The worst distortion, Robb said, was Coleman's attempt to portray him as a closet believer in big government because of his ties to late President Lyndon Johnson whose daughter, Lynda, he married.

"Fathers-in-law are not an issue in this campaign and I know you don't want to make mothers-in-law an issue," Robb said, referring to the fact that Coleman's mother-in-law has said publicly that she is supporting Robb.

During a joint appearance, Robb challenged Coleman to defend his earlier charges about Robb's purported allegiance to federal social programs developed as part of Johnson's Great Society program. "Those claims simply aren't true and, Marshall, you know they're not true," Robb said.

The real issue of the campaign, Robb added, is "Which of us are responsible enough to be governor, trustworthy enough to be governor and mature enough to be governor." Robb suggested that Coleman should not be trusted with the governorship.
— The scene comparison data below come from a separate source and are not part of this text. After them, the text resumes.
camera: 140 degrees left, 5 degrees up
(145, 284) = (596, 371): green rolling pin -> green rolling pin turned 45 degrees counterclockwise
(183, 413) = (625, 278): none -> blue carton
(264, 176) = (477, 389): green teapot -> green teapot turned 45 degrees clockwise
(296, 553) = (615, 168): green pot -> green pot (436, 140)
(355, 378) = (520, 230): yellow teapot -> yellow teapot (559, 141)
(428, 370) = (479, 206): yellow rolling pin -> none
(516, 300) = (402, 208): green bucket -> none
The attack by Robb, the state's lieutenant governor, at a breakfast session of more than 100 Virginian newspaper publishers and editors, appeared to catch Coleman off guard.

Coleman, the state's attorney general, made no direct attempt at rebuttal, but instead gave a prepared address repeatedly emphasizing his support of President Reagan and trying to distance himself from Robb on taxes, criminal sentencing and investment of state retirement funds.
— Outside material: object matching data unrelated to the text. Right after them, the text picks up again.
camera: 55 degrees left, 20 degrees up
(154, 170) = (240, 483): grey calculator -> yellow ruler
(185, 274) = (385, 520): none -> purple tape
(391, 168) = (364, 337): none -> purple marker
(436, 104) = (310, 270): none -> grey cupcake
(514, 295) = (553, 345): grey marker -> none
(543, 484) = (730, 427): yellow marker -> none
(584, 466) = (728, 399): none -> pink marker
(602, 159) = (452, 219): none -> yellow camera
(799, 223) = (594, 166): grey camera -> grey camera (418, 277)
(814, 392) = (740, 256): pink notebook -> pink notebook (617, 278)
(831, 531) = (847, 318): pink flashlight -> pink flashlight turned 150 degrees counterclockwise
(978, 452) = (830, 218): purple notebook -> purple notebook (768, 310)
As after their previous confrontation, both sides claimed victory. But the Robb camp clearly was elated, believing it had called Coleman to task while stressing Robb's main theme of trustworthiness.

The feeling of many in the audience was that Robb had come on stronger, although Coleman recouped to some extent with his handling of questions from the floor. "I though Marshall should have responded [to Robb's charges] instead of going with his pat speech," said John Leard, executive editor of Richmond's two daily newspapers.
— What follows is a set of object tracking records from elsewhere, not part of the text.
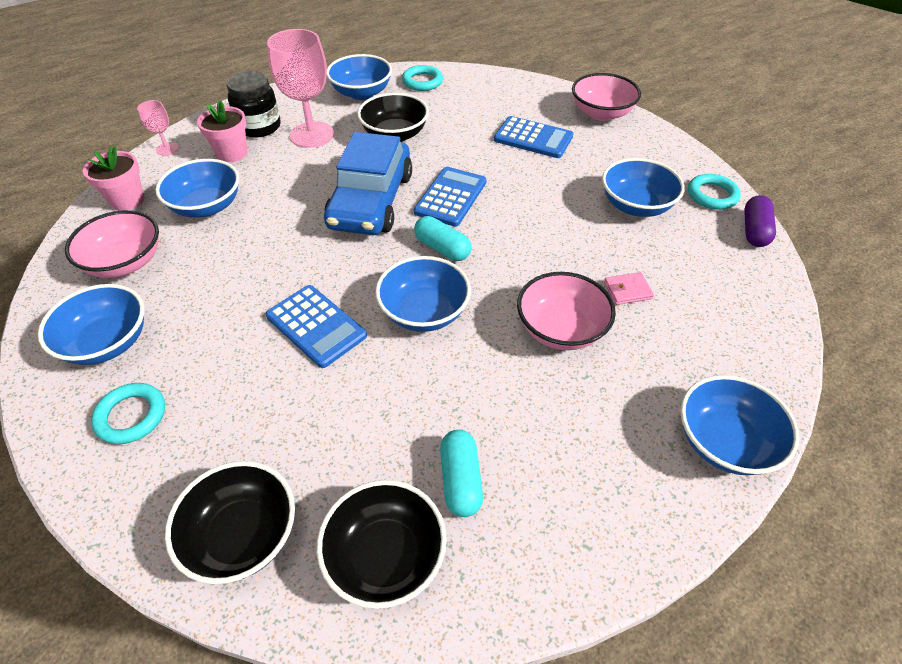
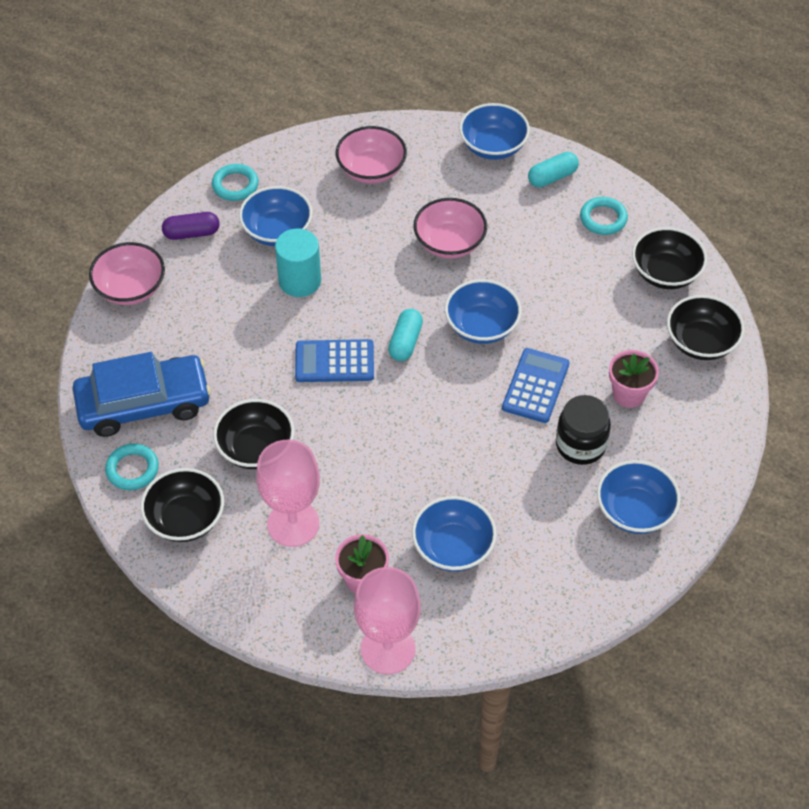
camera: 115 degrees left, 5 degrees up
(125, 262) = (556, 562): pink bowl -> pink bowl (371, 170)
(127, 200) = (483, 623): pink flower pot -> pink flower pot (628, 394)
(131, 416) = (675, 450): turquoise ring -> turquoise ring (603, 218)
(167, 149) = (388, 649): pink goblet -> pink goblet, size x2.08
(259, 127) = (303, 583): black jar -> black jar (580, 445)
(361, 93) = (185, 519): blue bowl -> black bowl
(371, 201) = (372, 419): blue car -> blue car (144, 404)
(460, 480) = (599, 257): turquoise capsule -> turquoise capsule (552, 177)
(533, 138) = (205, 330): blue calculator -> none
(562, 203) = (300, 281): none -> turquoise cylinder
(627, 290) = (387, 215): pink wallet -> none
(754, 231) = (272, 154): purple capsule -> purple capsule (191, 233)

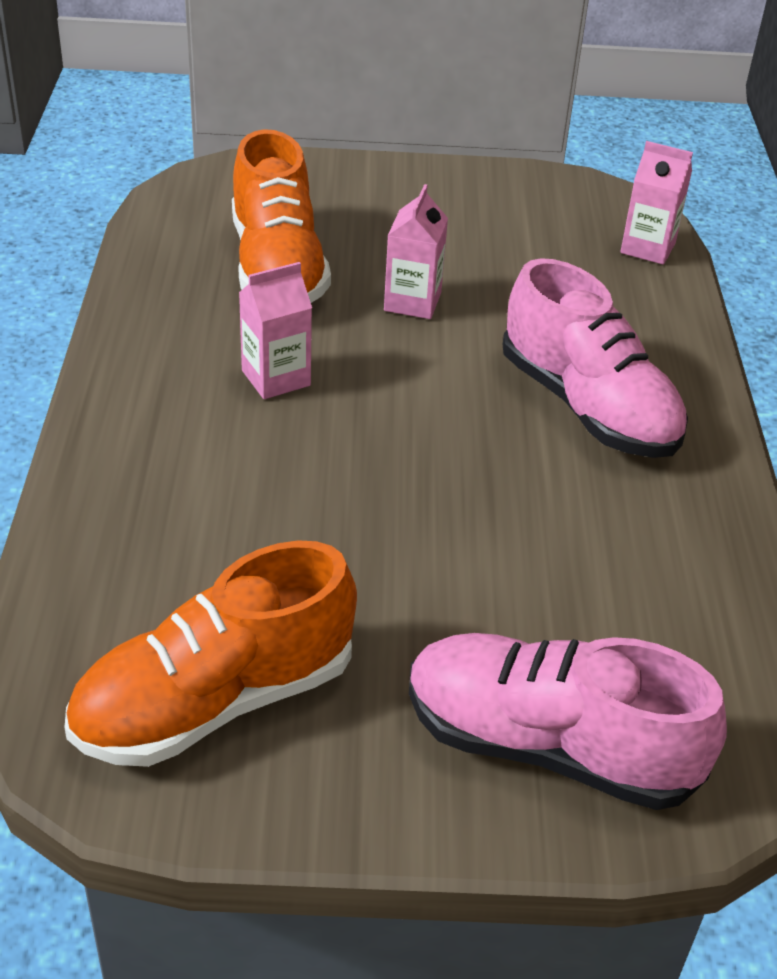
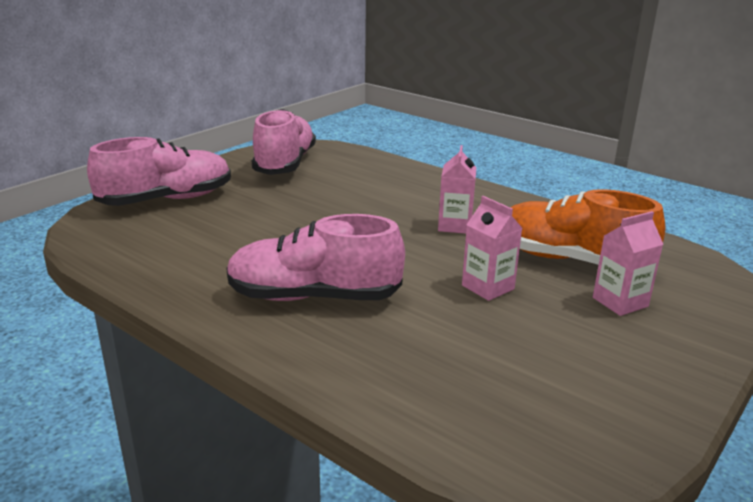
camera: 130 degrees right, 15 degrees down
(215, 701) = (285, 164): orange shoe -> pink shoe
(648, 248) = (461, 434): pink carton -> pink carton (620, 302)

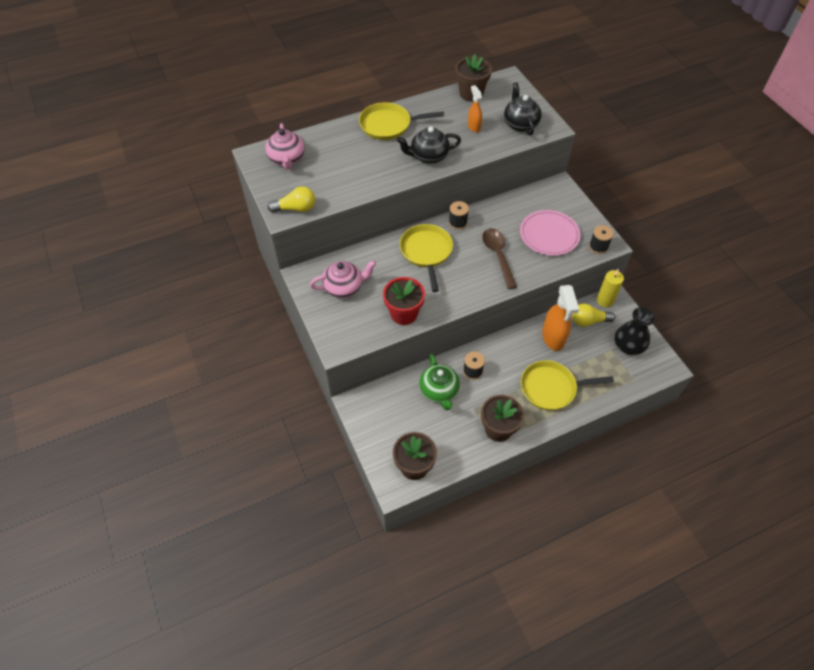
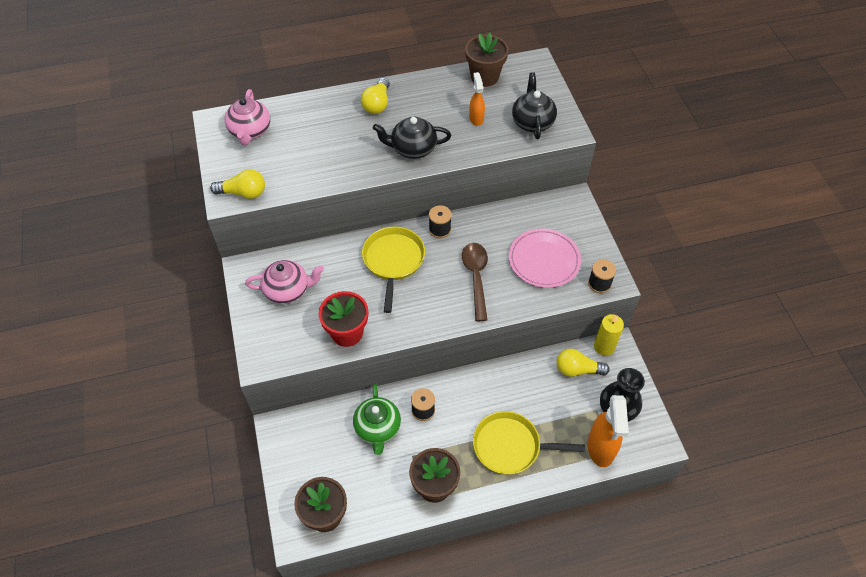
camera: 10 degrees right, 0 degrees up
(388, 125) = (377, 104): yellow pan -> yellow light bulb
(553, 338) = (529, 384): orange spray bottle -> orange spray bottle (601, 448)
In recent Virginia elections, the state's editorial pages have overwhelmingly favored conservative Republicans over moderate or liberal Democrats. But this year, many appear to be fence straddling, either because of Robb's conservativism is appealing or because they are not satisfied with Coleman's conservative credentials.

"It's gong to be a very close call as far as we're concerned," said J. Stewart Bryan, publisher of the Richmond newspapers, considered among the state's most influential and conservative. As for today's debate, Bryan said, "Marshall appeared smoother but I personally liked Robb's approach to taxes better. For Marshall to say he'll veto any tax increase under any circumstances almost borders on irresponsible."

In earlier debates and on the campaign trail, Robb has often appeared reluctant to mention Coleman by name, let alone directly attack him. Robb's advisers were privately critical of what they saw as his lackluster appearance in a television debate with Coleman two weeks ago.

By contrast, Coleman, who has trailed Robb in name recognition polls, has from the opening of his campaign and in his television and radio ads struck personally at Robb.

Today the tables were turned. Robb aimed sharp and frequent remarks at a number of Coleman campaign themes, among them charges that Robb was a big spender who plans to win the election by flooding Virginia with out-of-state campaign money, then raise state taxes to pay for expensive new social programs.

To a recent Coleman claim that Robb has journeyed to California to raise funds, Robb replied he had made no such trip. "I will admit to you quite candidly my two eldest daughters were in California, but I assure you they weren't raising money they were spending it."

As for another Coleman charge that Robb had doubled the staff of the lieutenant governor's office, Robb responded that his office's entire annual budget was less than the salaries of Coleman and Anson Franklin, Coleman's former top aid in the attorney general's office. Franklin is now Coleman's campaign manager.

Afterward Coleman said he had stuck to his script and avoided responding to Robb's attacks because "I thought they were kind of silly -- I thought we were here to talk about our concept of the office."

Robb said he did not plan to make the attacks a constant campaign feature. "I had a long list of things I thought needed clearing up and this seemed like a good opportunity to do that," he said.